Namun, kemunculan gajah di sekitar kebun sempat memunculkan laporan dari masyarakat yang menduga satwa tersebut kembali sakit karena mengeluarkan feses kasar, sesekali diare, serta mengeluarkan aroma tidak sedap.

Menindaklanjuti laporan tersebut, tim medis BBKSDA Riau yang dipimpin drh. Rini Deswita bersama tim PT RAPP melakukan pemeriksaan kesehatan secara menyeluruh.

Hasil pemeriksaan menunjukkan gajah berada dalam kondisi lincah, agresif, dan bahkan cenderung menyerang apabila didekati manusia. Selama proses pembiusan, gajah juga tetap berada dalam posisi berdiri.

Pemeriksaan lebih lanjut memperlihatkan kondisi tubuh gajah mengalami peningkatan signifikan dibandingkan saat pertama kali ditangani pada Juli 2025. Berat badannya diperkirakan mencapai sekitar 2.600 kilogram, dengan lingkar dada 340 sentimeter dan tinggi badan 230 sentimeter. Tim juga tidak menemukan adanya luka maupun cedera pada tubuh satwa tersebut.

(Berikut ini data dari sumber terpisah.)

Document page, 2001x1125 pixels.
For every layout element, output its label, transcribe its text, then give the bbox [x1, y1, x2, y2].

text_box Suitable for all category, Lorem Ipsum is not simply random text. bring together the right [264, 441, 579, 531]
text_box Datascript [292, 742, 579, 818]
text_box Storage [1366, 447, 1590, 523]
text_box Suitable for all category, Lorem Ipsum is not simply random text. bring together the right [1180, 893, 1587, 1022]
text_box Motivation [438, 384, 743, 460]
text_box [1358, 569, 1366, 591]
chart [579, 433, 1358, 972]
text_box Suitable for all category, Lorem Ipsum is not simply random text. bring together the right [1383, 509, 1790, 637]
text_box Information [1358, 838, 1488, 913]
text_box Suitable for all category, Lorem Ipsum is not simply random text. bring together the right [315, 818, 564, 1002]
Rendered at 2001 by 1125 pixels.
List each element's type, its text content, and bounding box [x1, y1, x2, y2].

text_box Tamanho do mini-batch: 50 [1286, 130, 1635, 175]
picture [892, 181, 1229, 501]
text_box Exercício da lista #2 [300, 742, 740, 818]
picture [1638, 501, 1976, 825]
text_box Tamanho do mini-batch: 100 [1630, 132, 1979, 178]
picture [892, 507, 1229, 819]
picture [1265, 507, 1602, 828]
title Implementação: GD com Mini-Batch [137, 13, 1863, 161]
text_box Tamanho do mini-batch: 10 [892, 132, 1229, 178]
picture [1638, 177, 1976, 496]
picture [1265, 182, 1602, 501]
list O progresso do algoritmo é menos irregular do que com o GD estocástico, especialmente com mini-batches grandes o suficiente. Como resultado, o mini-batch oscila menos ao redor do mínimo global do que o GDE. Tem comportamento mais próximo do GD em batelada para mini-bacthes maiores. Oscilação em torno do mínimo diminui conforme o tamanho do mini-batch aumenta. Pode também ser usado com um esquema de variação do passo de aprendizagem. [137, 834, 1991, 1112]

Meski demikian, tim medis menemukan penurunan fungsi otot anus (anismus) yang menyebabkan feses sering menggantung sehingga menimbulkan bau tidak sedap. Selain itu, kondisi gigi yang telah aus akibat faktor usia membuat proses pengunyahan pakan berserat kasar tidak lagi optimal.

Akibatnya, gajah lebih memilih mengonsumsi makanan bertekstur lunak seperti ubi, rumput, umbut, dan batang pisang.

Dalam penanganan tersebut, tim medis juga memberikan terapi berupa obat-obatan suportif serta cairan infus untuk membantu menjaga kondisi fisiologis satwa.

"Secara umum hasil pemeriksaan menunjukkan kondisi kesehatan gajah berada dalam keadaan baik dan stabil," kata Supartono.

BBKSDA Riau akan terus melakukan pemantauan rutin terhadap individu gajah tersebut mengingat usianya yang sudah sangat lanjut. Menurut Supartono, penurunan fungsi beberapa organ merupakan proses biologis yang wajar pada satwa berusia tua.

"Selama nafsu makan tetap baik, kondisi tubuh terjaga, dan satwa tidak mengalami stres, diharapkan gajah tersebut masih dapat bertahan dan menjalani kehidupannya secara alami di habitatnya," jelasnya.

Supartono juga mengajak masyarakat untuk ikut menjaga kelestarian satwa liar dilindungi dengan menjaga habitatnya, tidak melakukan perburuan maupun perdagangan ilegal, serta segera melaporkan kepada BBKSDA Riau atau aparat setempat apabila menemukan satwa liar yang membutuhkan penanganan.